Staff at WGUK, whose accounts for 2013 were almost two months overdue at the time of its closure, according to Companies House, were made redundant on 4 December and were paid up to the end of November.

The administrators David Rubin & Partners have been appointed to wind up WGUK, which was set up by Cathy Sullivan, the chief executive of Fundraising Initiatives, and her husband Kenneth Bauso in 2004.

Several other subsidiaries of the group ceased trading this year. Fundraising Initiatives Limited and Person to Person (P2P) Direct were put into administration in November, while the telephone agency R Fundraising, which was acquired by Fundraising Initiatives in January, closed down in July with the loss of 99 jobs.

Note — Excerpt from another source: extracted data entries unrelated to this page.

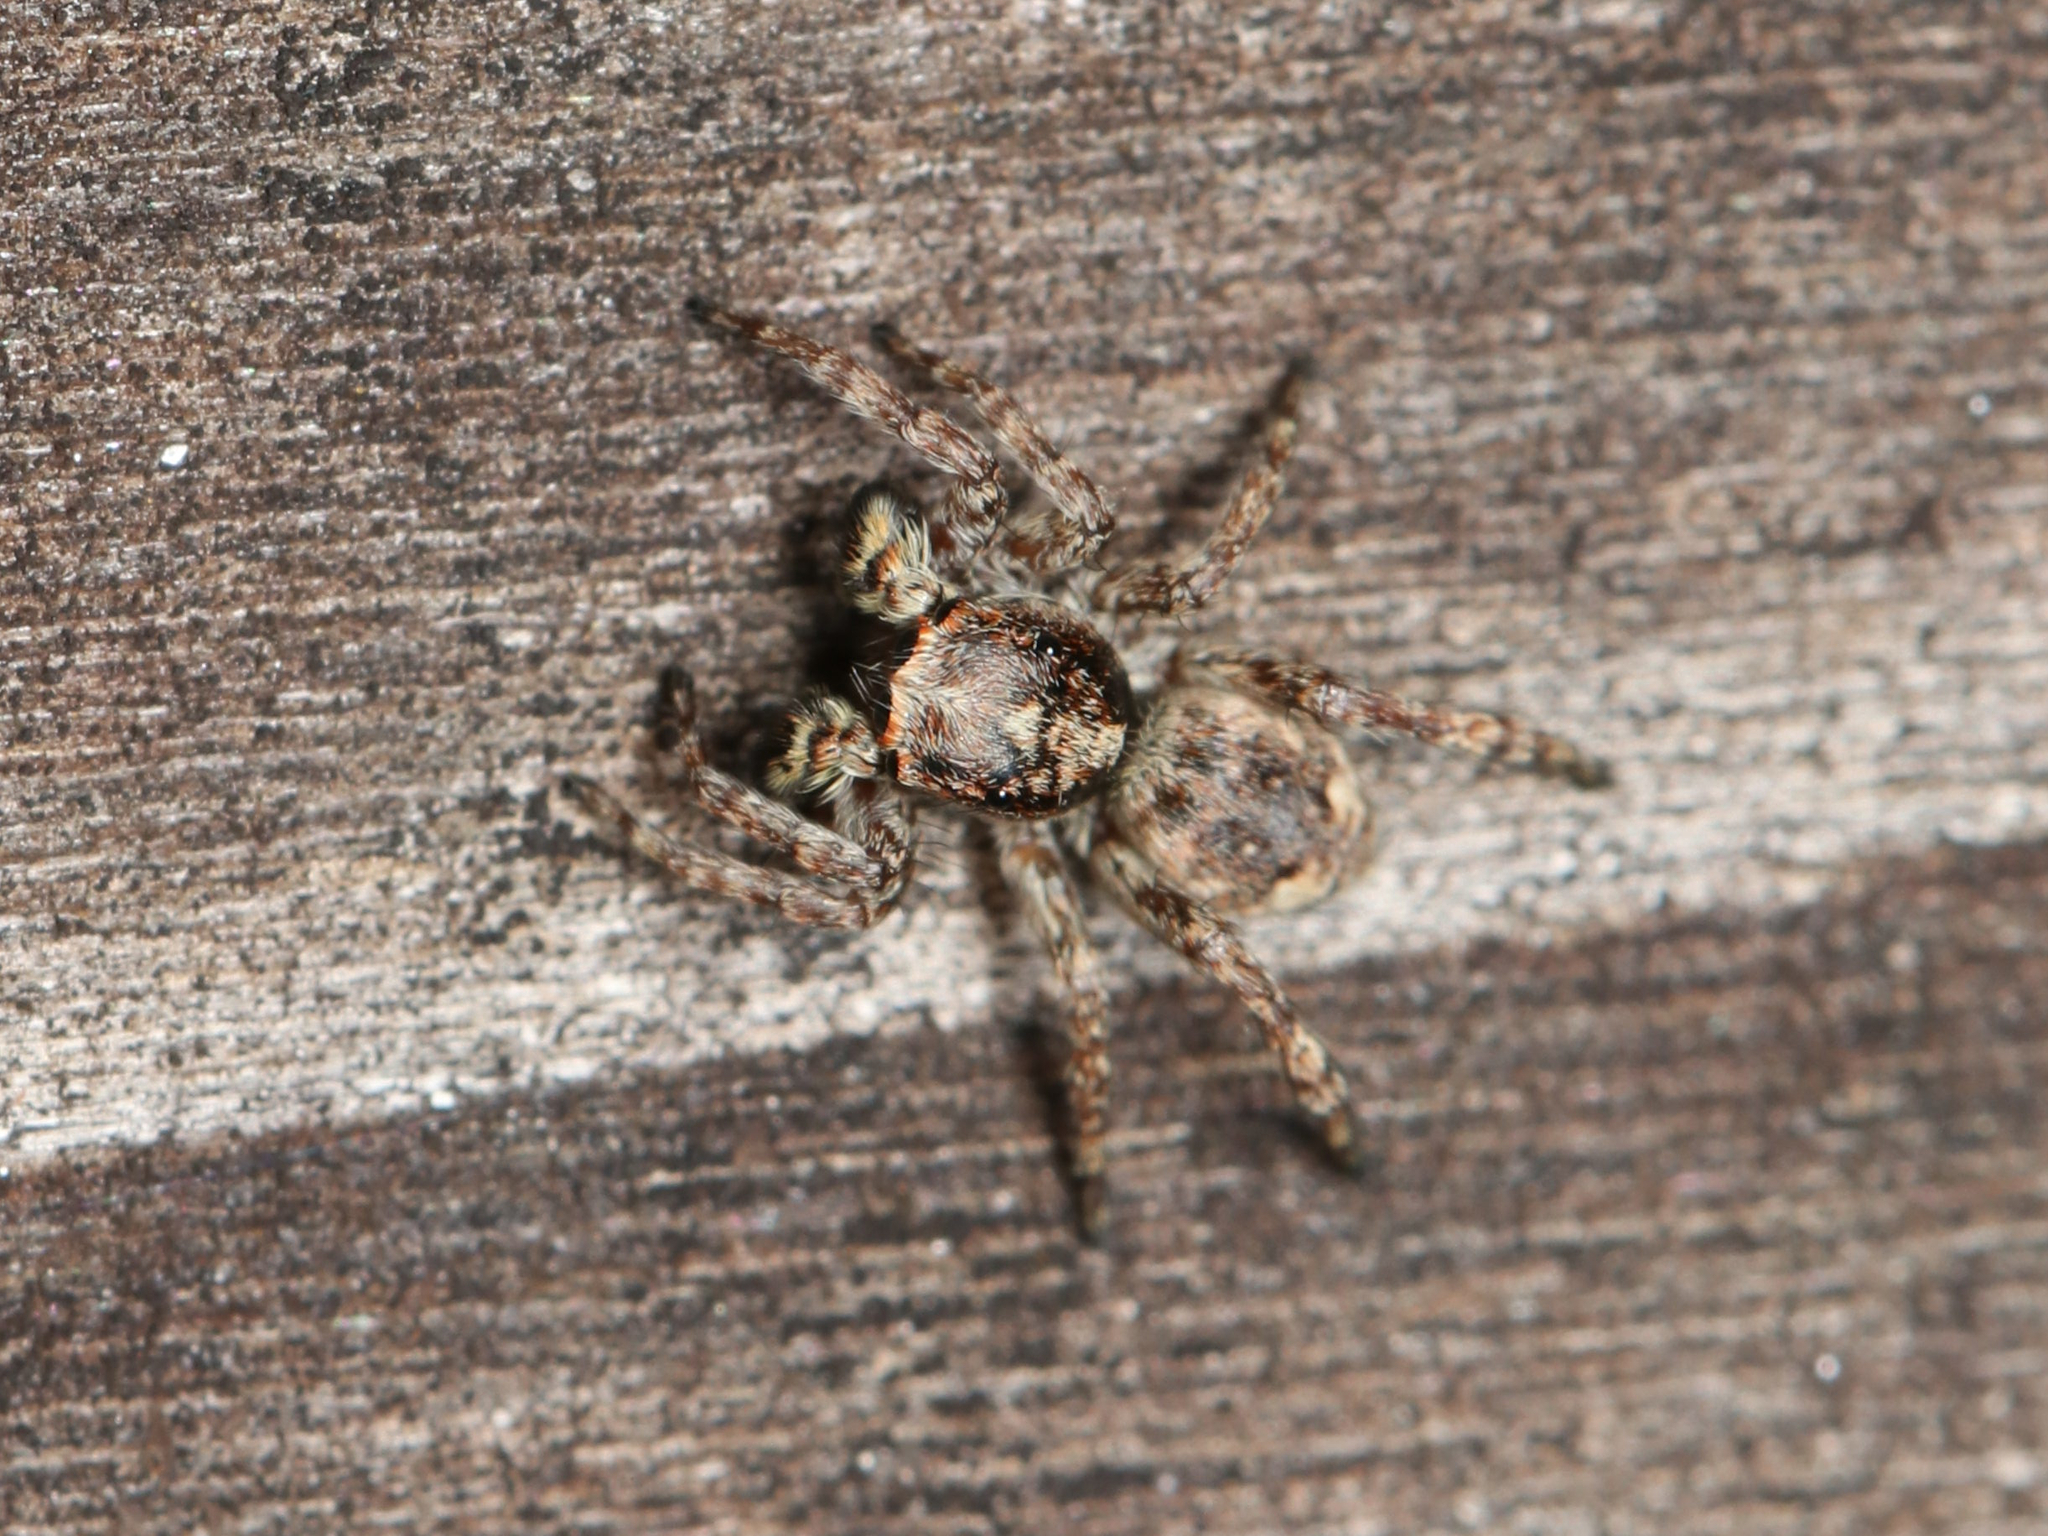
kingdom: Animalia
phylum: Arthropoda
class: Arachnida
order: Araneae
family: Salticidae
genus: Attulus
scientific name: Attulus fasciger
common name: Asiatic wall jumping spider
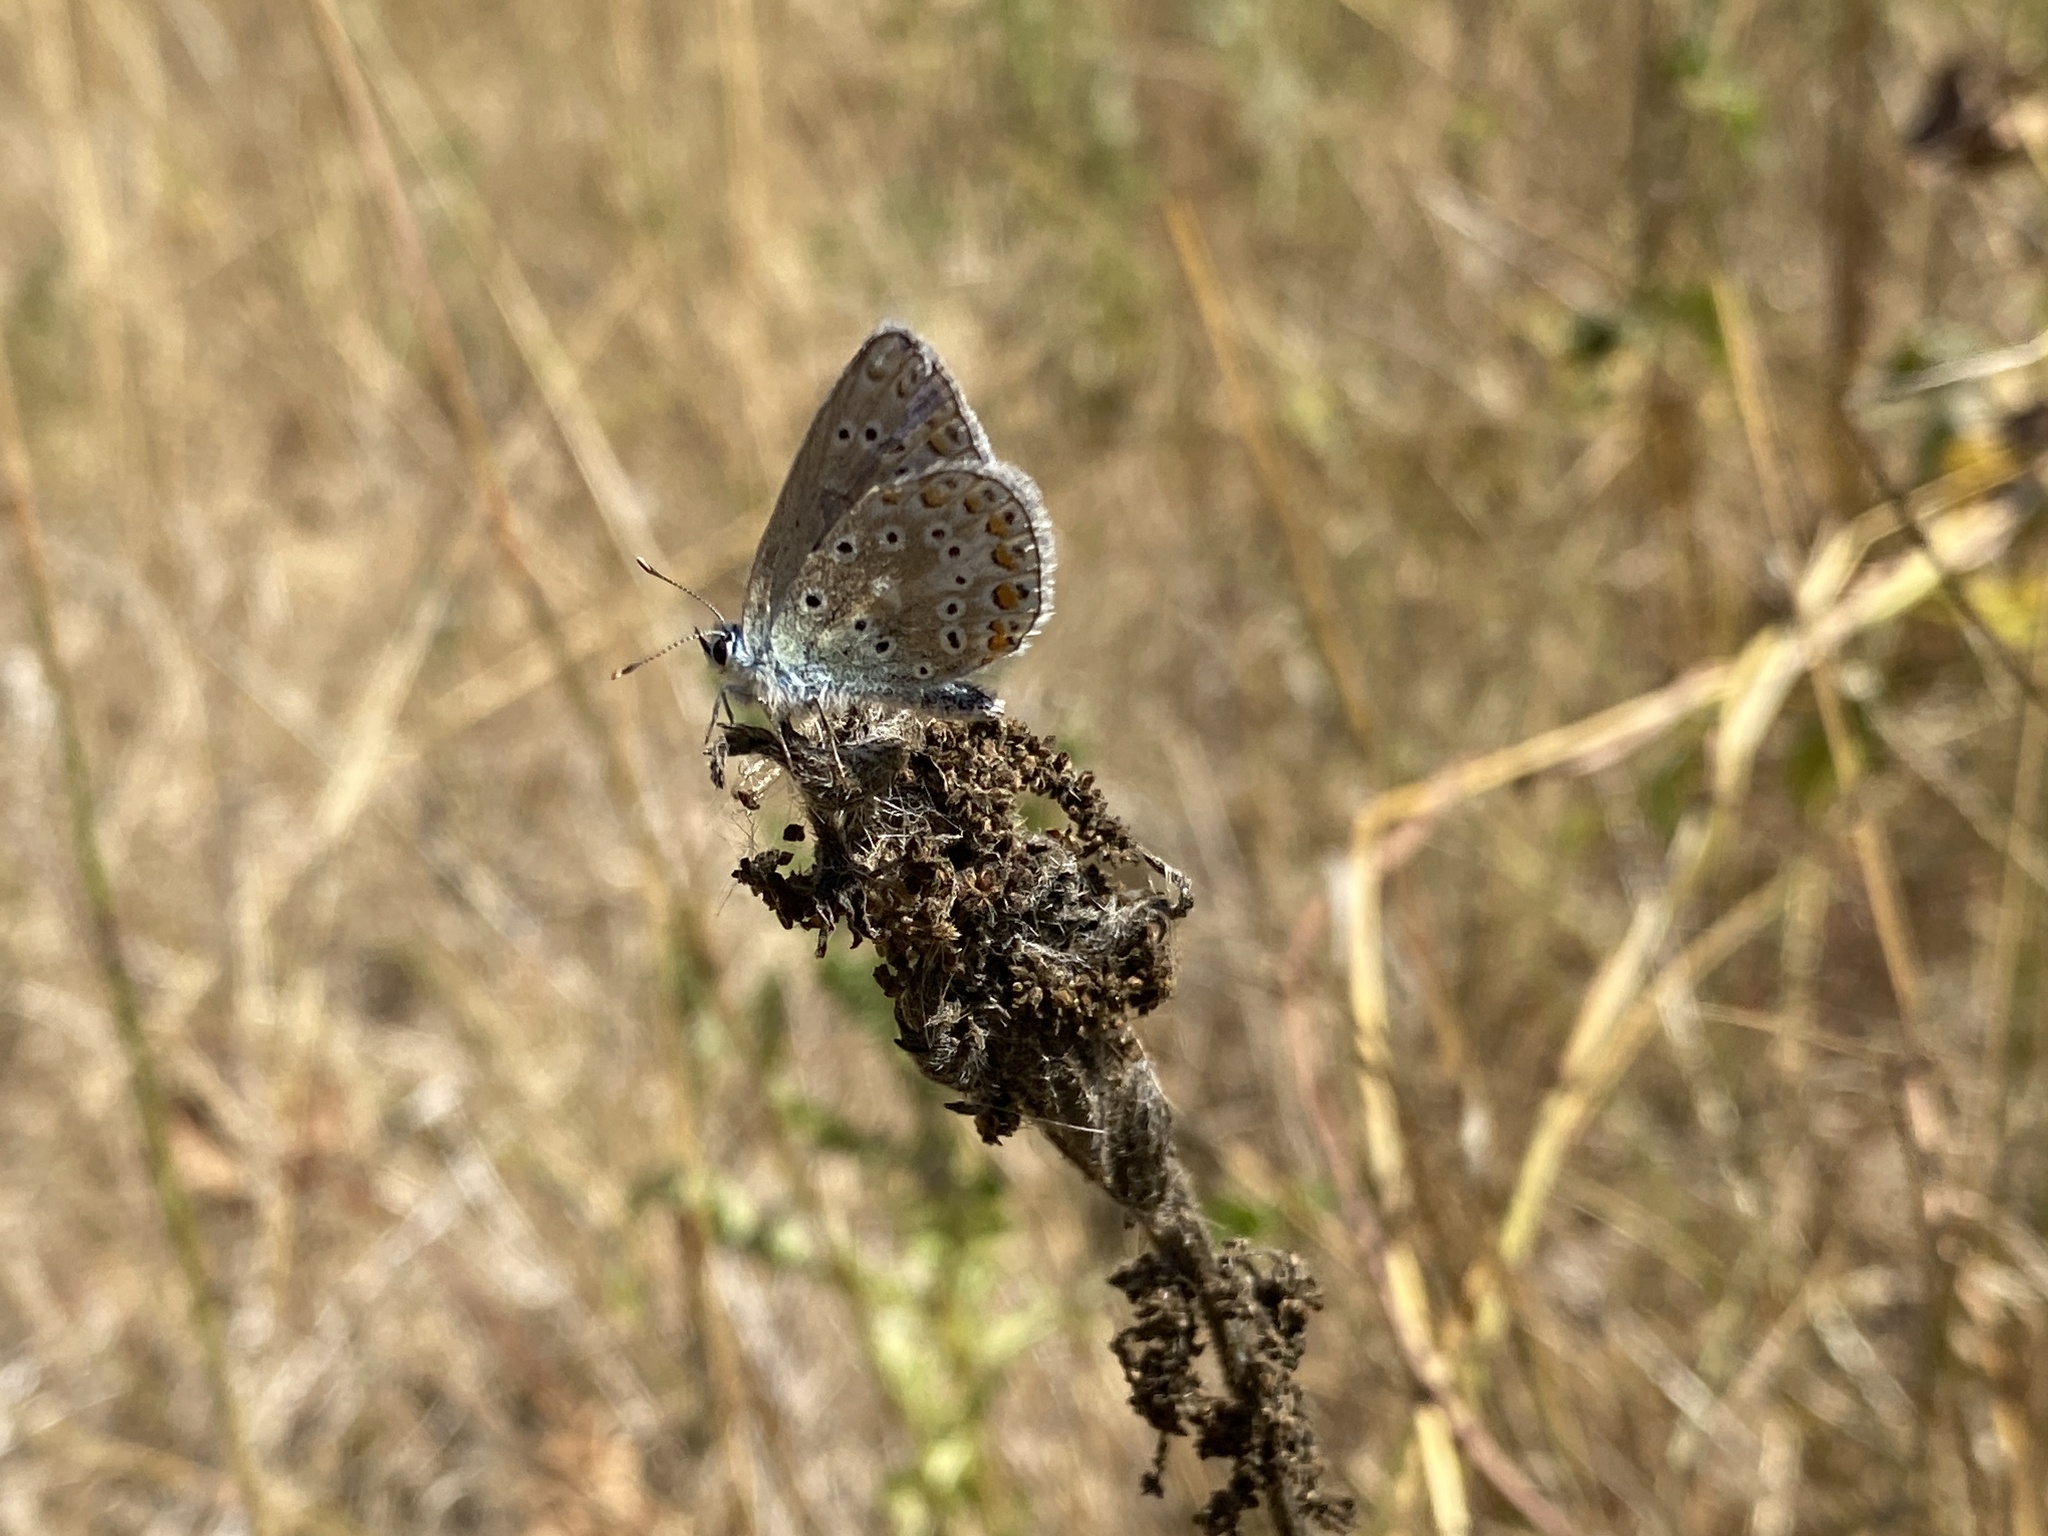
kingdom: Animalia
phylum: Arthropoda
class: Insecta
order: Lepidoptera
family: Lycaenidae
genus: Polyommatus
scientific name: Polyommatus icarus
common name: Common blue
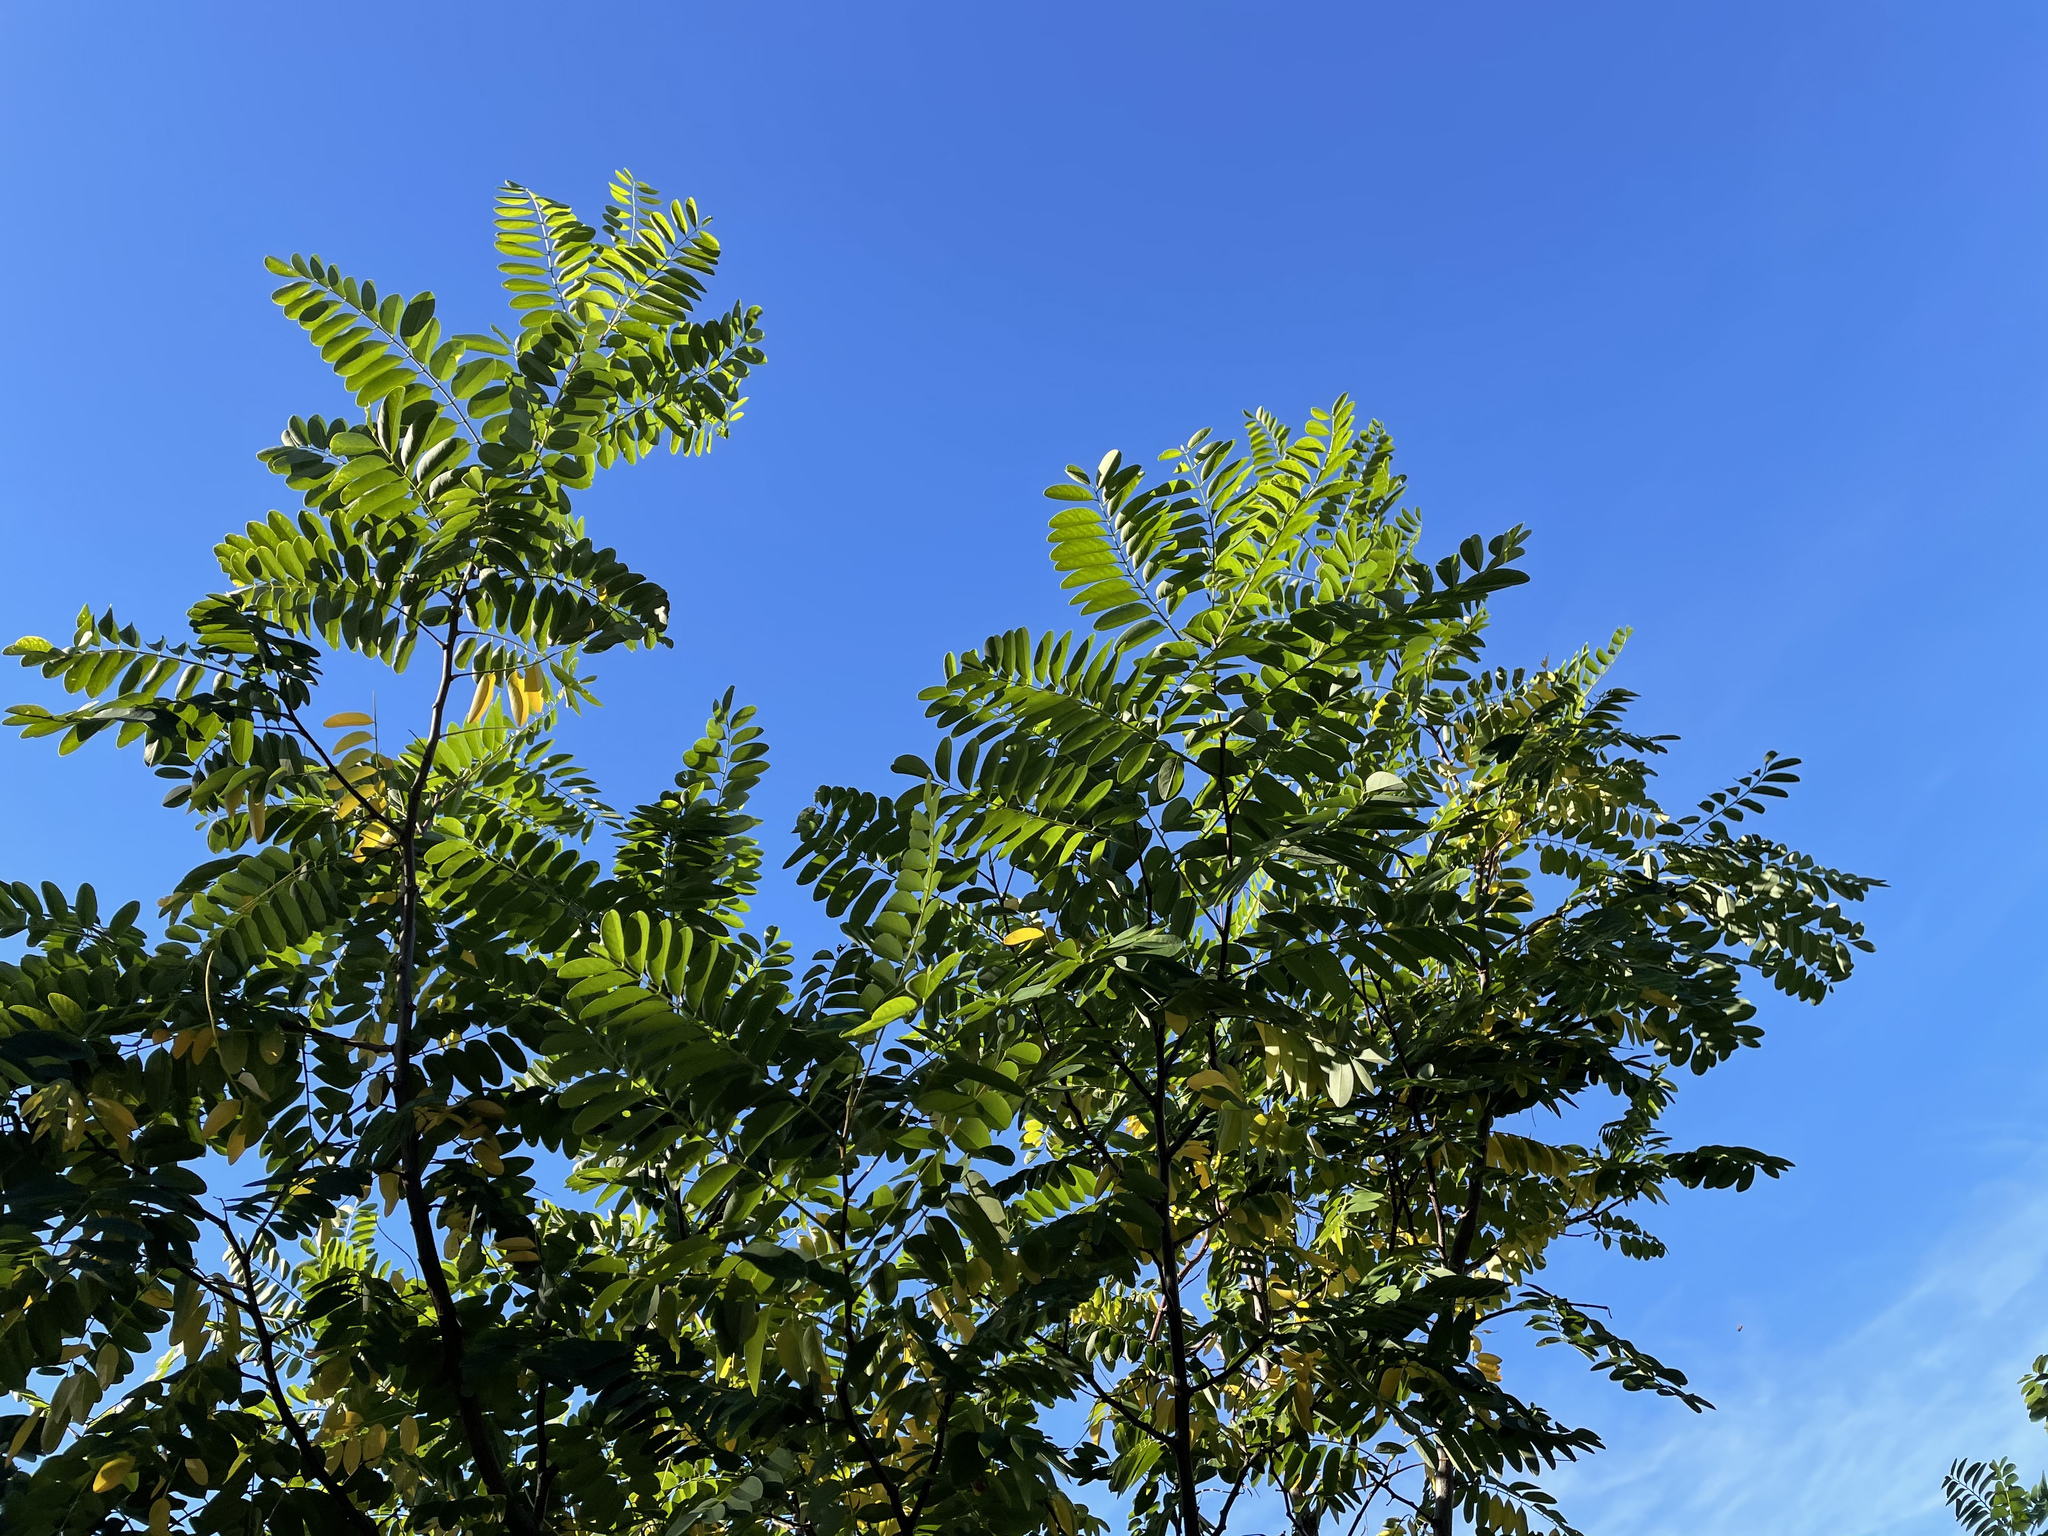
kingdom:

O’Hara, who was involved with WGUK since its first year of operation, said that the debts of the agency’s parent company had led to its demise. Fundraising Initiatives (Holdings)’s latest accounts show that the company had debts of £3.4m in 2013.

"I’m obviously incredibly upset that stuff that happened centrally has affected us," O’Hara told Third Sector. "I’ve done everything I could to make sure this didn’t happen but events overtook me. It’s been a very stressful two months for me personally and for the team. We worked up to the end to make sure all our work was completed and there were no donations outstanding."

Asked if staff would receive a redundancy payout, O’Hara said this would be statutory. 

O’Hara said he attempted to buy WGUK from Fundraising Initiatives but that a deal could not be reached because the agency had shared IT and other services with the wider group which were difficult to separate out.

"That’s what we were trying to do over the last six weeks but you couldn’t do that," he said.

The property consultancy Lambert Smith Hampton also attempted to find a third-party buyer for the agency but this was unsuccessful.

O’Hara said he would like to continue working in the sector but had not yet established his next move. He said that WGUK raised £100m for charity during its 11 years of operation.